Table 1: Data types and econometric methods for all four questions
Questions Data types Econometric methods
#1 experimental, cross-sectional multiple regression
#2 observational, cross-sectional multiple regression with binary dependent variable
#3 observational, panel data Panel data regression model
#4 observational, time series multiple regression with lagged dependent variable

Causal Effects and Idealized Experiments

Randomized controlled experiment

Randomized controlled experiments (or trials, RCTs thereafter)
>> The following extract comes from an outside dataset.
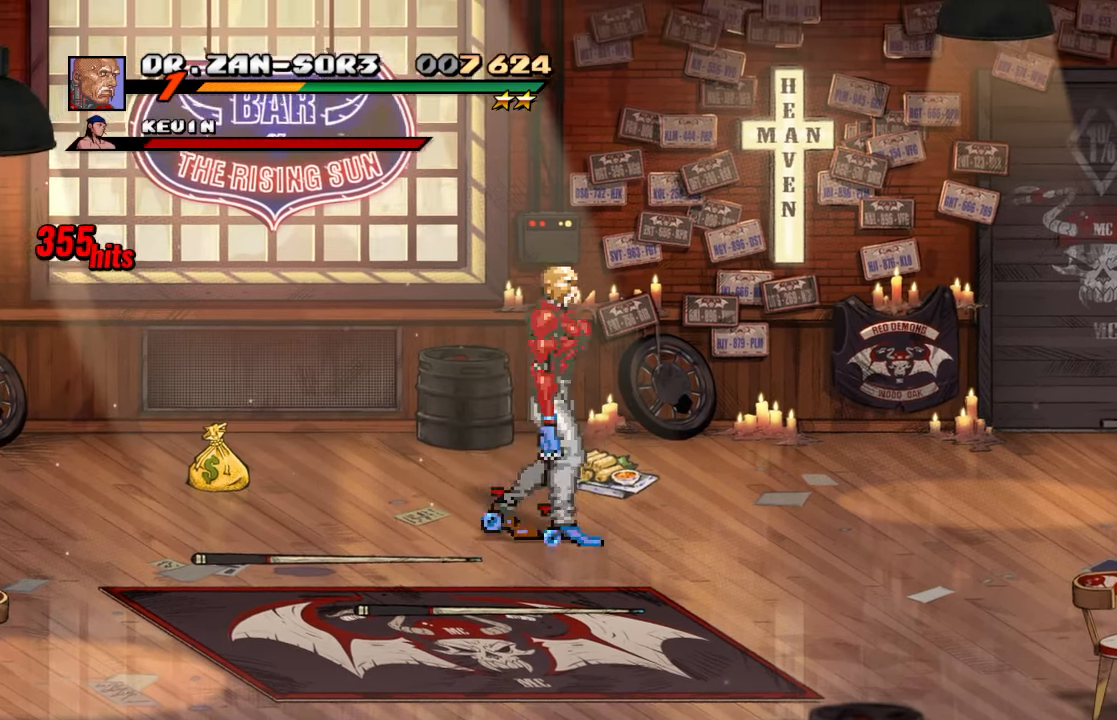
{"buttons": ["CIRCLE"], "left_stick": "center", "right_stick": "center", "events": [[100, "DPAD_RIGHT", "up"], [283, "DPAD_RIGHT", "down"], [350, "DPAD_RIGHT", "up"], [417, "DPAD_UP", "up"], [433, "CIRCLE", "down"]]}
  • Clinical trials to test the effectiveness of medical intervention.
  • All participants are randomly assigned into two groups.
  • The control group receives no treatment (or placebo)
  • The treatment group receives the treatment.
  • After a follow-up period, compare the two groups.

An illustration of RCTs

rct_example.png

Figure 5: An illustration of a randomized controlled experiment

The advantage of RCTs

  • Randomization minimizes selection bias.
  • In the example of California school districts, randomized control experiments ensure that the only systematic difference between the classes in the control group and those in the treatment group is the treatment (reduced class size) itself, with the effects from other confounding factors eliminated.

The disadvantage of RCTs

Time and costs
RCTs usually are expensive to undertake and take a long time to observe the effect of treatment.
Conflict of interest dangers
RCTs may be funded by special interest groups so that its objectivity is doubtful.
Ethnics
Especially in social science, we cannot impose some treatment due to ethnic concerns.

Causal effect

  • Causal effect is defined to be the effect on an outcome of a given action or treatment as measured in an ideal RCT.
  • The concept of the ideal randomized controlled experiment does provide a theoretical benchmark to define causal effects in research design.

Data Sources and Types

Experimental versus observational data

  • Experimental data come from experiments designed to evaluate a treatment or policy or to investigate a causal effect.
  • Observational (or nonexperimental) data are collected using surveys, and administrative records.
  • The problem of using observational data to estimate causal effects is that the "treatment" is not randomly assigned.
  • Much of econometric methods are developed to deal with causality using observational data.

Cross-sectional data

  • Data on different entities for a single time period are called cross-sectional data.
  • The sequence of each observation number is arbitrarily assigned.
  • Cross-sectional data can be experimental data or observational data.

Time series data

  • Time series data are data for a single entity collected at multiple time periods.
  • The sequence of each record is based on the time period it happened.

Panel data

  • Panel data, also called longitudinal data, are data for multiple entities in which each entity is observed at two or more time periods.
  • Panel data are very useful for estimating causal effects. time permits, we will cover some basic use of panel data at the end of this course.